SELECTED PASSAGE Start Marker

And through its Integrated Data Mapping System (IDMS), I-Behavior is able to automate the loading, consolidation, and summarizing of SKU-level purchase data, says president/CEO Lynn Wunderman. “Our system exists to classify people, not merchandise,” she says. “So we classify each order into a three-tiered category system, the one most indicative of the type of person behind each transaction. It also ensures consistency of classification, which is what drives predictive patterns.”

Digging deeper

The additional information that the newer co-op databases obtain enables catalogers to find worthy prospects that might otherwise be overlooked. For instance, a jewelry cataloger might pass on prospects who purchased from an apparel catalog. But SKU-level data could reveal which customers of the apparel title bought the jewelry items that make up a small portion of its merchandise offering.

“That’s lost in the modeling process with Abacus,” points out Steve Tamke, senior vice president of list brokerage at Hackensack, NJ-based list firm Mokrynski & Associates. “An Abacus model may not be able to identify [an appropriate prospect] from, say, a Bloomingdale’s, because the person wouldn’t be categorized as a jewelry buyer.”

Nonetheless, neither Abacus nor Z-24 plans to leverage SKU-level data. In fact, Paul Imbierowicz, Abacus’s vice president, product management, suggests that the value of such data is overrated.

“We worked with software companies to do algorithms and saw little to no incremental gains using product category levels,” Imbierowicz says. Most SKU-level category-level co-ops provide smaller numbers of names “that work pretty well,” he continues. But “we provide larger numbers of names that work as well on aggregate. And we found that SKU-level data didn’t help us provide larger numbers of names for our clients.”

What’s more, “true SKU-level data is prohibitively expensive to maintain,” says Peter O’Neil, senior vice president/general manager of the cooperative database business for Z-24 parent firm Experian. “And do you really need to know that someone bought a style and it was red, or that they bought size 10 rather than size 9? We don’t feel it’ll give that much of an additional lift to pay for the expense of gathering that level of data.”

SELECTED PASSAGE End Marker
ENTRIES SUPPLIED Start Marker

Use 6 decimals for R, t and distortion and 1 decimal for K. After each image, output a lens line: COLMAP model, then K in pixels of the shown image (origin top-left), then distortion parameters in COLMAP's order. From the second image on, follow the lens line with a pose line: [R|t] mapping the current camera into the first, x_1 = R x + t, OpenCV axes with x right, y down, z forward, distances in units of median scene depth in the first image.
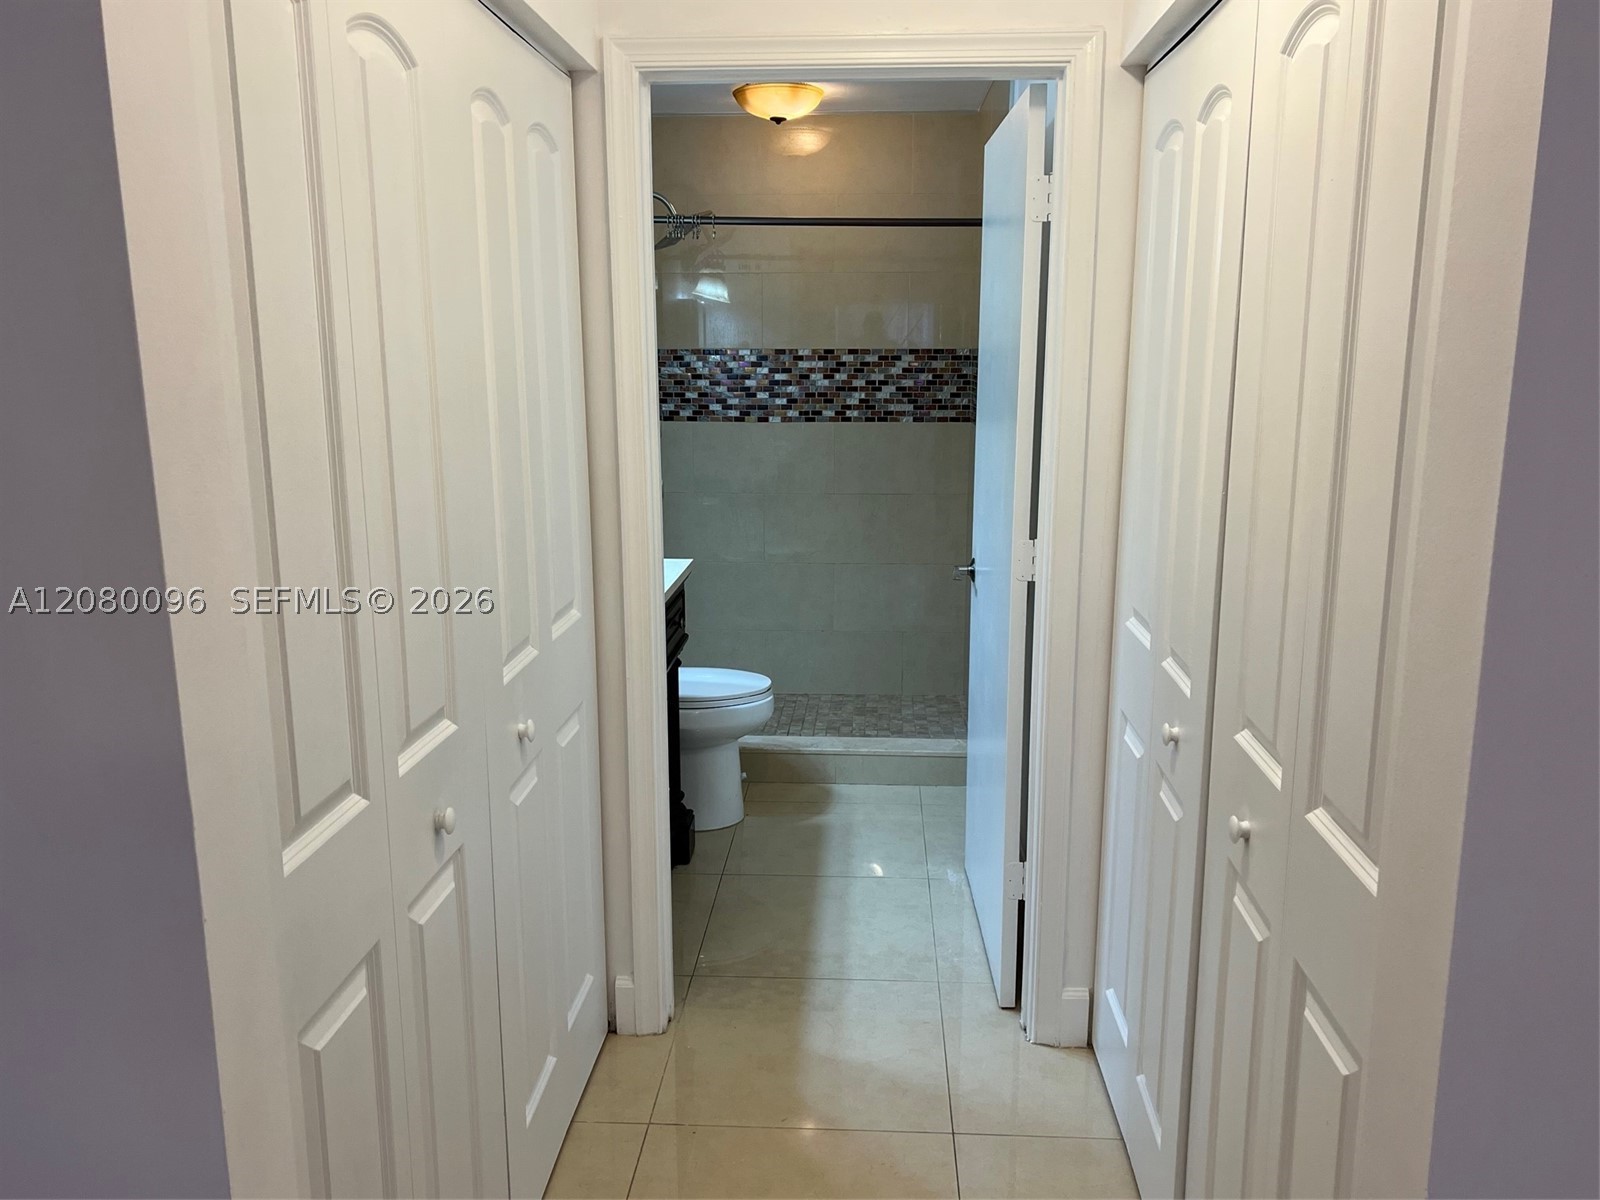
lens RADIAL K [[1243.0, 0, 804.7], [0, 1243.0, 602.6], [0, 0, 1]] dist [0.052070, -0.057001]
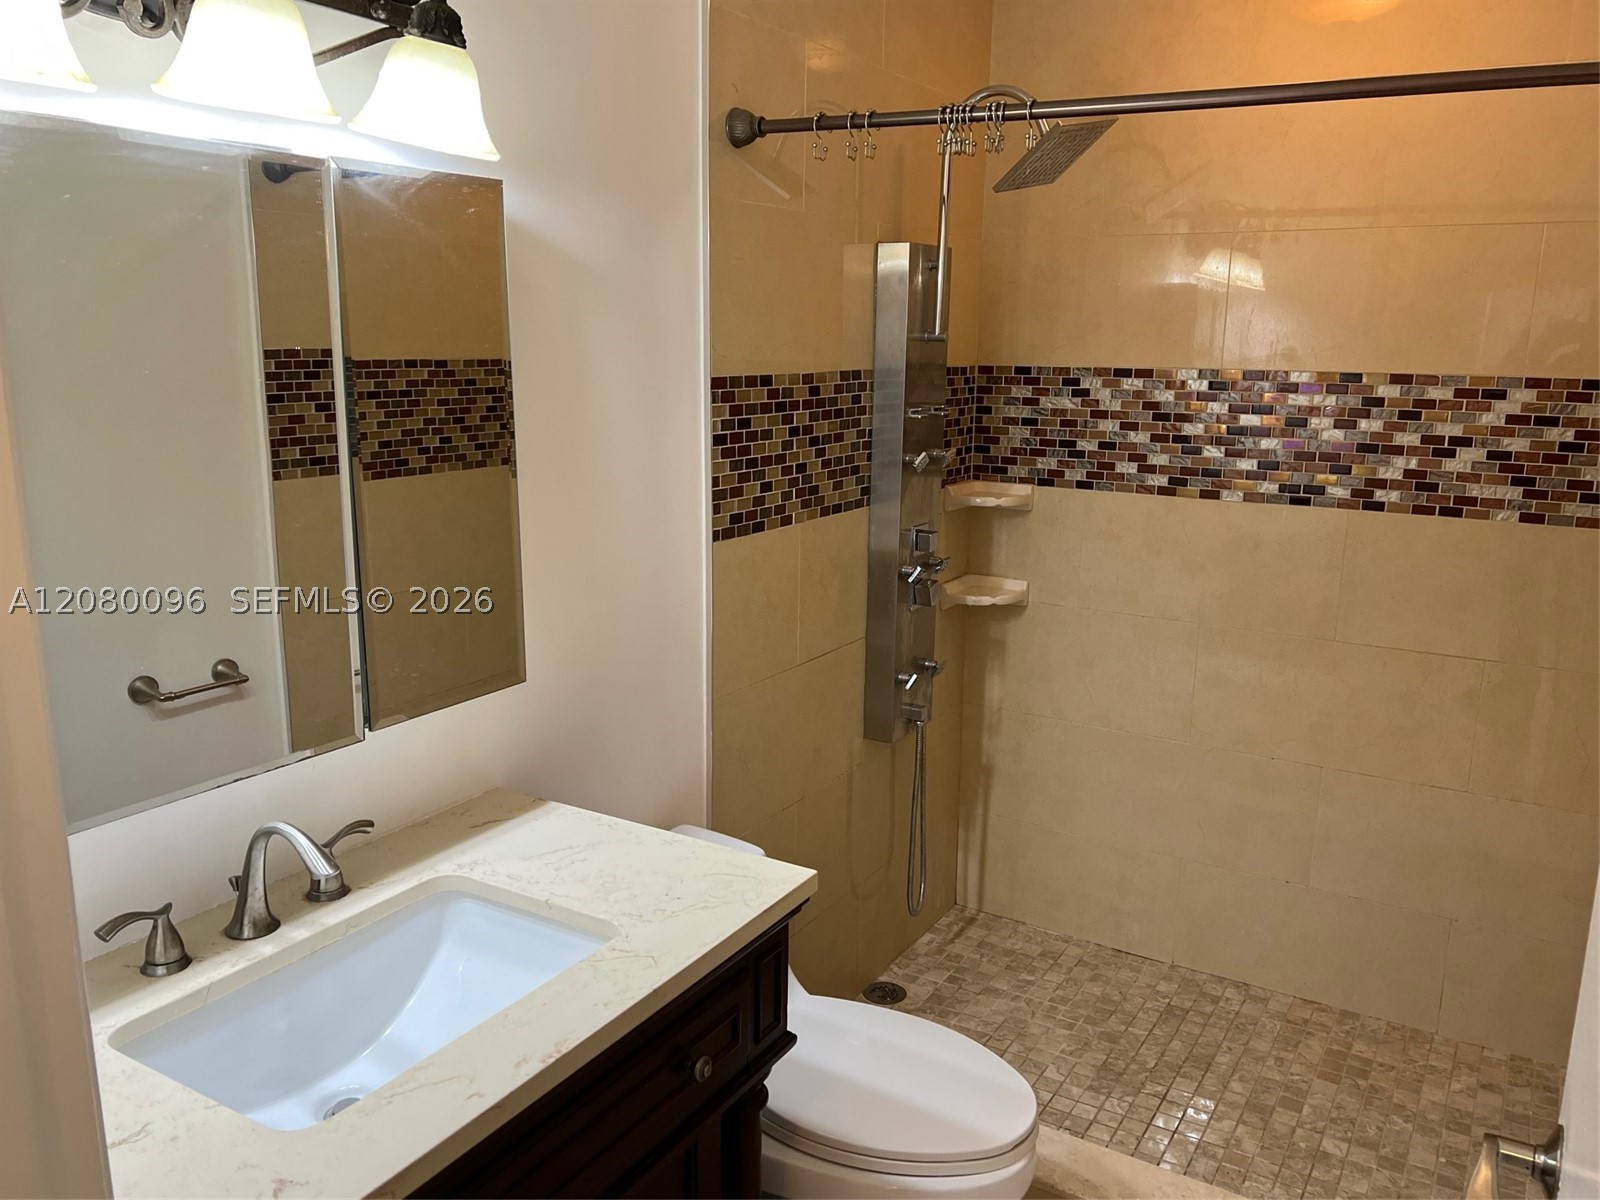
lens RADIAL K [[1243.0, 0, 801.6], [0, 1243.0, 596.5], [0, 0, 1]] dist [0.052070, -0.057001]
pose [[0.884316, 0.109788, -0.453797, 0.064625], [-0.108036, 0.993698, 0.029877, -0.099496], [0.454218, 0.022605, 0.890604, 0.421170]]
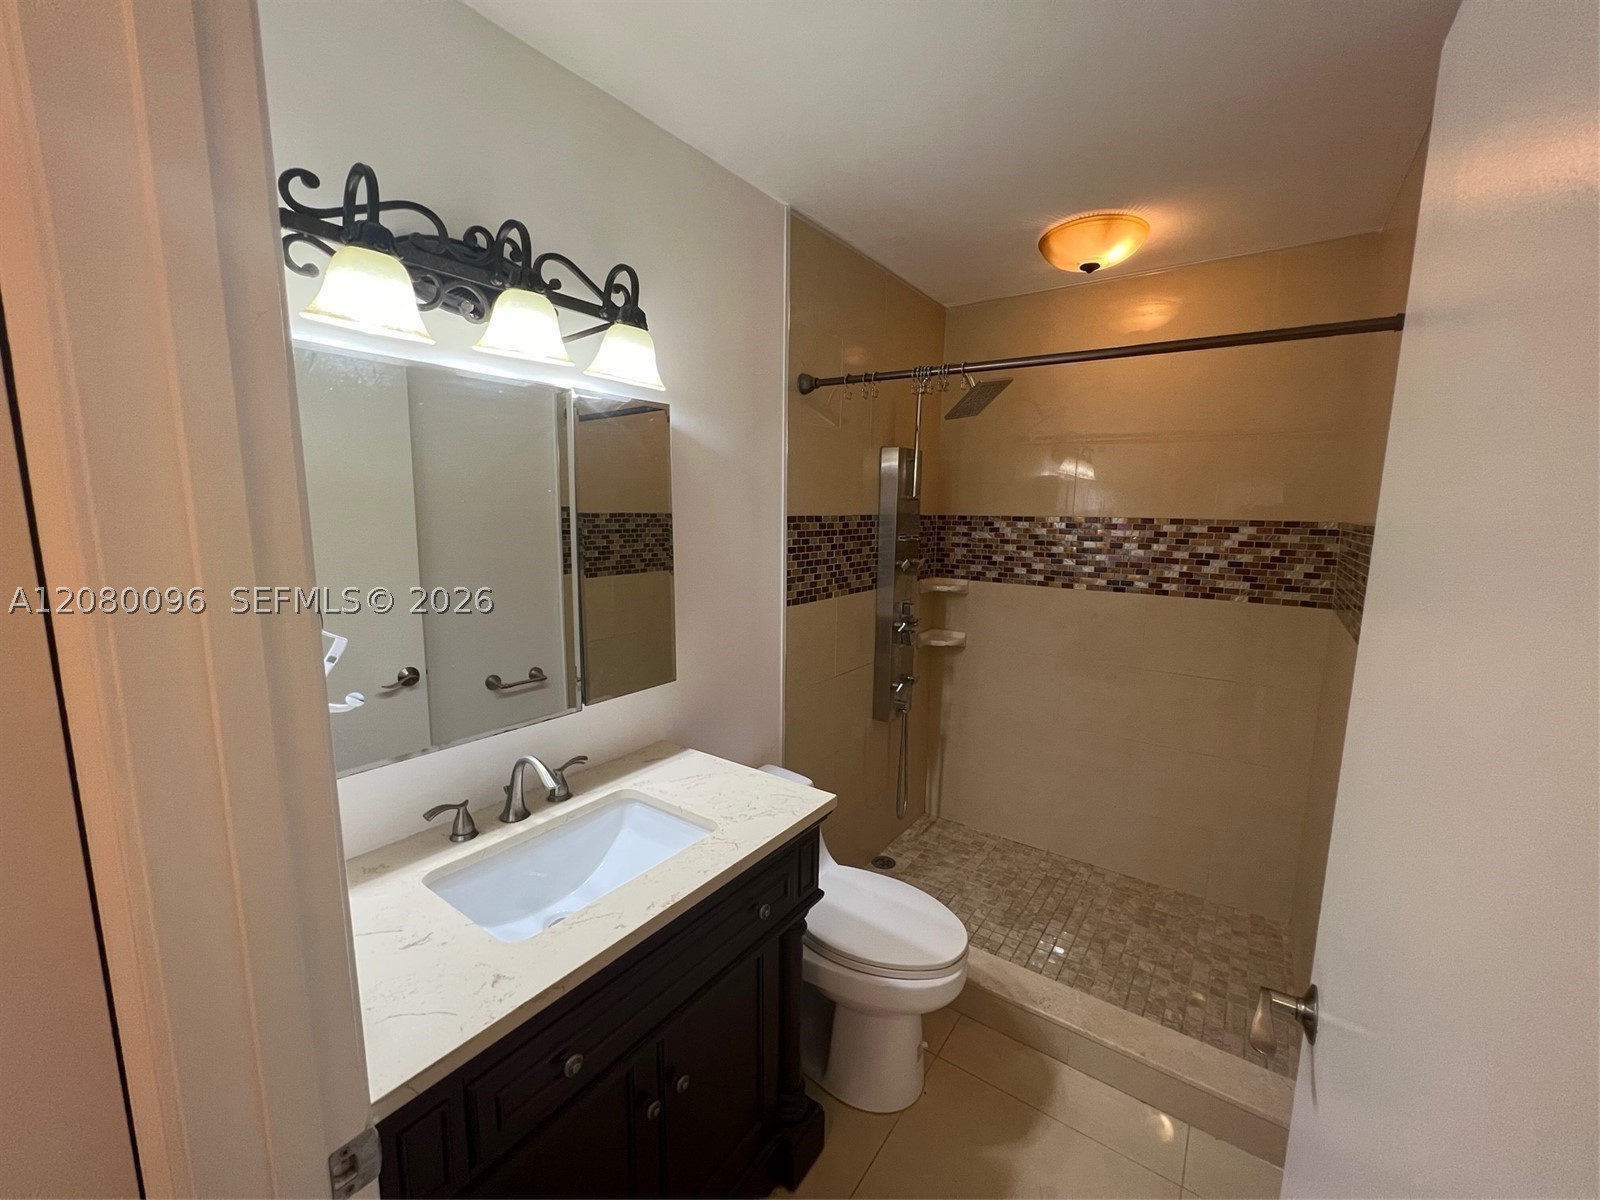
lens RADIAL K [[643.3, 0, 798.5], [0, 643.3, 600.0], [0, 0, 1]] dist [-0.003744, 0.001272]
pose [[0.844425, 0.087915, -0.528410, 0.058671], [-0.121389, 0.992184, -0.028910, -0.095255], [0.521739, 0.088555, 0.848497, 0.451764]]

ENTRIES SUPPLIED End Marker

● INSTRUCTIONS
1. Can you write out the part of the catalog co-op passage between "And through its" and "its merchandise offering.", inclusive?
2. How would you render this sentence from the catalog co-op passage in Spanish: "Nonetheless, neither Abacus nor Z-24 plans to leverage SKU-level data."
3. Which people are quoted by name in the catalog co-op passage?

● RESPONSES IN ORDER
1.
And through its Integrated Data Mapping System (IDMS), I-Behavior is able to automate the loading, consolidation, and summarizing of SKU-level purchase data, says president/CEO Lynn Wunderman. “Our system exists to classify people, not merchandise,” she says. “So we classify each order into a three-tiered category system, the one most indicative of the type of person behind each transaction. It also ensures consistency of classification, which is what drives predictive patterns.”

Digging deeper

The additional information that the newer co-op databases obtain enables catalogers to find worthy prospects that might otherwise be overlooked. For instance, a jewelry cataloger might pass on prospects who purchased from an apparel catalog. But SKU-level data could reveal which customers of the apparel title bought the jewelry items that make up a small portion of its merchandise offering.

2. No obstante, ni Abacus ni Z-24 planean aprovechar los datos a nivel de SKU.

3.
- Lynn Wunderman
- Steve Tamke
- Paul Imbierowicz
- Peter O'Neil